MCP Tool Contracts
Harrier exposes four production MCP tools:
| Tool | Purpose |
|---|---|
harrier_start_emr_investigation |
Start a runtime-aware EMR/Spark investigation. |
harrier_get_investigation_report |
Fetch a stored investigation report. |
harrier_get_evidence |
Fetch filtered evidence for an investigation. |
harrier_prepare_pr |
Prepare a dry-run PR preview or create a guarded PR. |
Demo-lab scenario commands are not MCP tools.
Server
Default local endpoint:
http://127.0.0.1:8000/mcp
Default transport:
streamable-http
Configurable with:
HARRIER_MCP_TRANSPORT
HARRIER_MCP_HOST
HARRIER_MCP_PORT
HARRIER_MCP_PATH
Versioning Policy
Harrier treats these fields as stable public contract once releases begin:
- tool names
- required request fields
- response top-level fields
- diagnosis status values
- finding category names
- recommendation type names
New optional fields may be added in minor releases. Required-field changes, removed fields, or renamed categories require a major release.

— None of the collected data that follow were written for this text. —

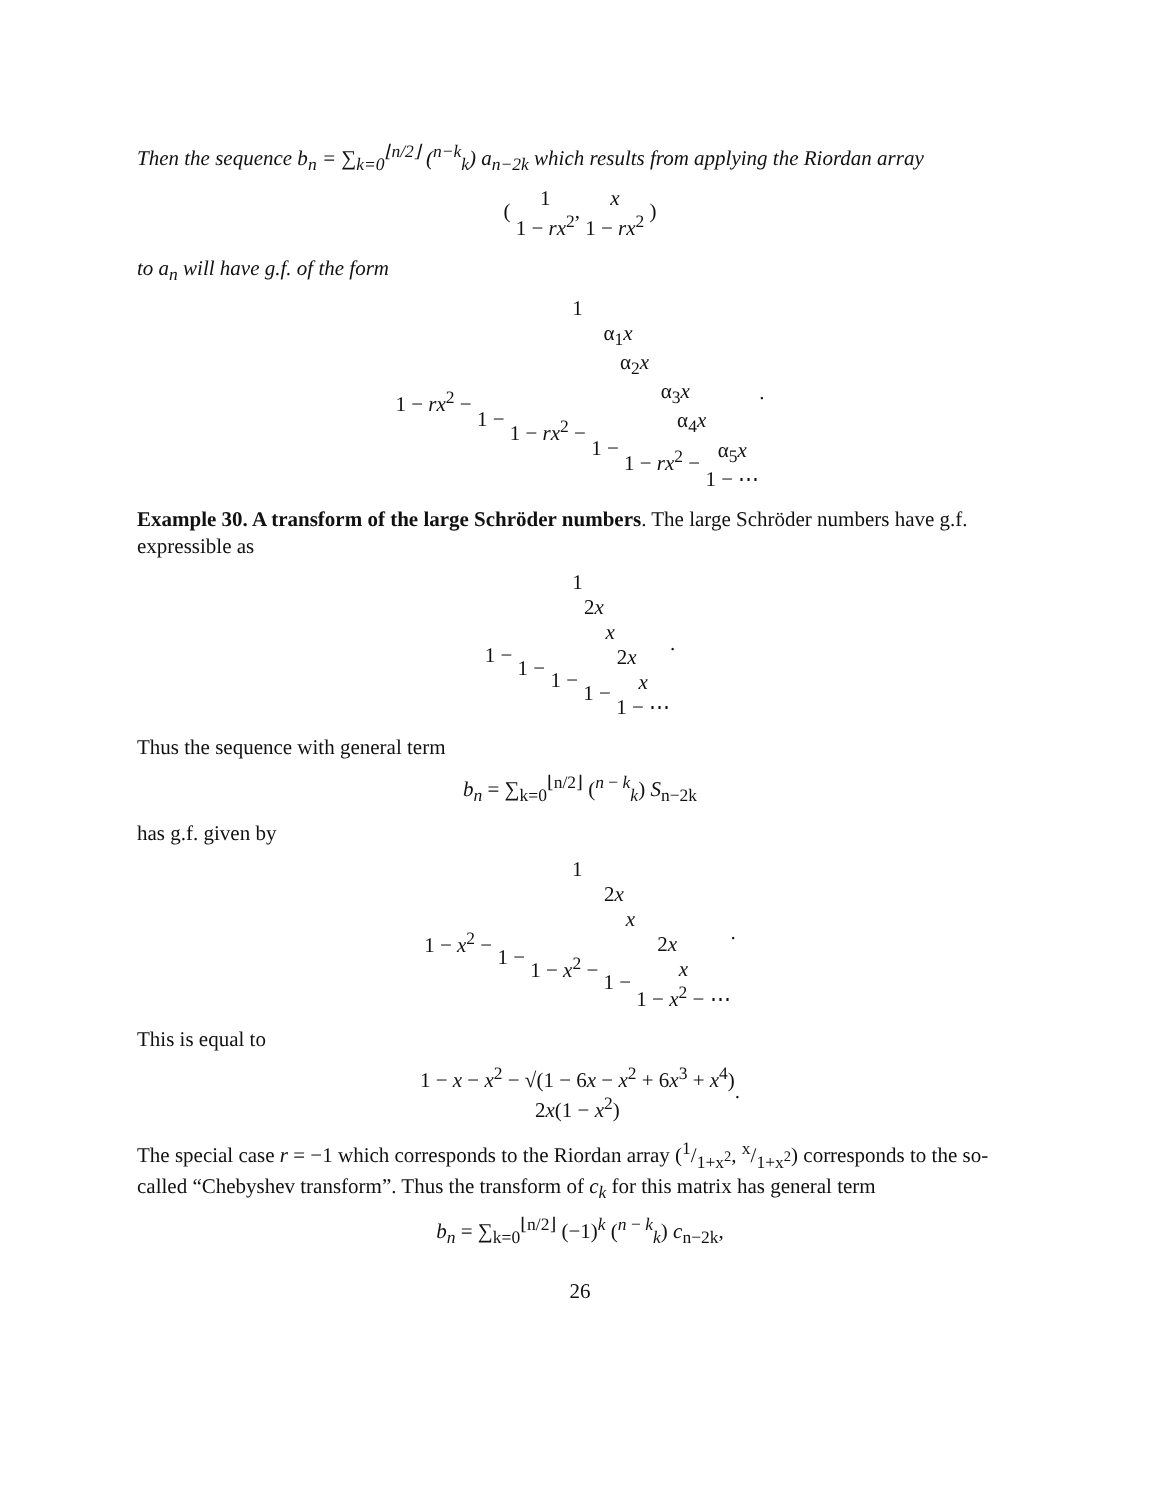Then the sequence b<sub>n</sub> = ∑<sub>k=0</sub><sup>⌊n/2⌋</sup> (<sup>n−k</sup><sub>k</sub>) a<sub>n−2k</sub> which results from applying the Riordan array
( 1 1 − rx<sup>2</sup>, x 1 − rx<sup>2</sup> )
to a<sub>n</sub> will have g.f. of the form
1 1 − rx<sup>2</sup> − α<sub>1</sub>x 1 − α<sub>2</sub>x 1 − rx<sup>2</sup> − α<sub>3</sub>x 1 − α<sub>4</sub>x 1 − rx<sup>2</sup> − α<sub>5</sub>x 1 − ⋯.
Example 30. A transform of the large Schröder numbers. The large Schröder numbers have g.f. expressible as
1 1 − 2x 1 − x 1 − 2x 1 − x 1 − ⋯.
Thus the sequence with general term
b<sub>n</sub> = ∑<sub>k=0</sub><sup>⌊n/2⌋</sup> (<sup>n − k</sup><sub>k</sub>) S<sub>n−2k</sub>
has g.f. given by
1 1 − x<sup>2</sup> − 2x 1 − x 1 − x<sup>2</sup> − 2x 1 − x 1 − x<sup>2</sup> − ⋯.
This is equal to
1 − x − x<sup>2</sup> − √(1 − 6x − x<sup>2</sup> + 6x<sup>3</sup> + x<sup>4</sup>) 2x(1 − x<sup>2</sup>).
The special case r = −1 which corresponds to the Riordan array (1/1+x<sup>2</sup>, x/1+x<sup>2</sup>) corresponds to the so-called “Chebyshev transform”. Thus the transform of c<sub>k</sub> for this matrix has general term
b<sub>n</sub> = ∑<sub>k=0</sub><sup>⌊n/2⌋</sup> (−1)<sup>k</sup> (<sup>n − k</sup><sub>k</sub>) c<sub>n−2k</sub>,
26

harrier_start_emr_investigation
Starts an investigation, stores a report, and returns the current best diagnosis.
Required Fields
| Field | Description |
|---|---|
account_id |
12-digit AWS account ID. |
region |
AWS region. |
| runtime target | Runtime-specific target IDs. |
runtime defaults to emr_ec2.
Runtime Targets
EMR On EC2
Legacy flat request:
{
"account_id": "111122223333",
"region": "ap-southeast-2",
"runtime": "emr_ec2",
"cluster_id": "j-1234567890ABC",
"step_id": "s-1234567890ABC",
"application_id": "application_1748300000000_0001"
}
Preferred target request:
{
"account_id": "111122223333",
"region": "ap-southeast-2",
"runtime": "emr_ec2",
"target": {
"cluster_id": "j-1234567890ABC",
"step_id": "s-1234567890ABC",
"yarn_application_id": "application_1748300000000_0001"
},
"deploy_mode": "cluster",
"job_state": "failed",
"time_window": {
"start": "2026-06-01T05:00:00Z",
"end": "2026-06-01T05:30:00Z"
}
}
EMR Serverless
{
"account_id": "111122223333",
"region": "ap-southeast-2",
"runtime": "emr_serverless",
"target": {
"serverless_application_id": "00f1abcd2efg3hij",
"job_run_id": "00f1abcd2efg3hij-000001",
"attempt": 1
},
"job_state": "failed"
}
EMR On EKS
{
"account_id": "111122223333",
"region": "ap-southeast-2",
"runtime": "emr_eks",
"target": {
"virtual_cluster_id": "vc-1234567890abcdef0",
"job_run_id": "job-run-123",
"eks_cluster_name": "analytics-dev",
"namespace": "emr-jobs"
},
"job_state": "failed"
}
Optional Fields
| Field | Values | Notes |
|---|---|---|
deploy_mode |
client, cluster, unknown |
EC2 Spark driver log layout hint. |
job_state |
running, completed, failed, unknown |
Used for failed and running investigations. |
time_window |
ISO timestamps | Helps bound log and metric reads. |
repo |
provider, owner, name, branch | Enables repository-aware recommendations. |
database_connection |
string alias | Enables read-only DB diagnostics where configured. |
diagnostic_signals |
normalized metrics | Used by tests, demos, and running-job diagnosis. |
create_pr |
boolean | Deprecated in favor of harrier_prepare_pr; keep false. |
Response
{
"investigation_id": "inv-local-abc123",
"status": "completed",
"root_cause": {
"category": "S3_ACCESS_DENIED",
"summary": "S3 permissions prevent the job from reading or writing an object path.",
"confidence": 0.95,
"affected_component": "s3"
},
"diagnosis_report": {},
"evidence_summary": [],
"recommendations": [],
"next_tools": [
"harrier_get_investigation_report",
"harrier_get_evidence",
"harrier_prepare_pr"
],
"request": {},
"warnings": []
}
Diagnosis Report Contract
The diagnosis_report is structured data plus a generated Markdown rendering.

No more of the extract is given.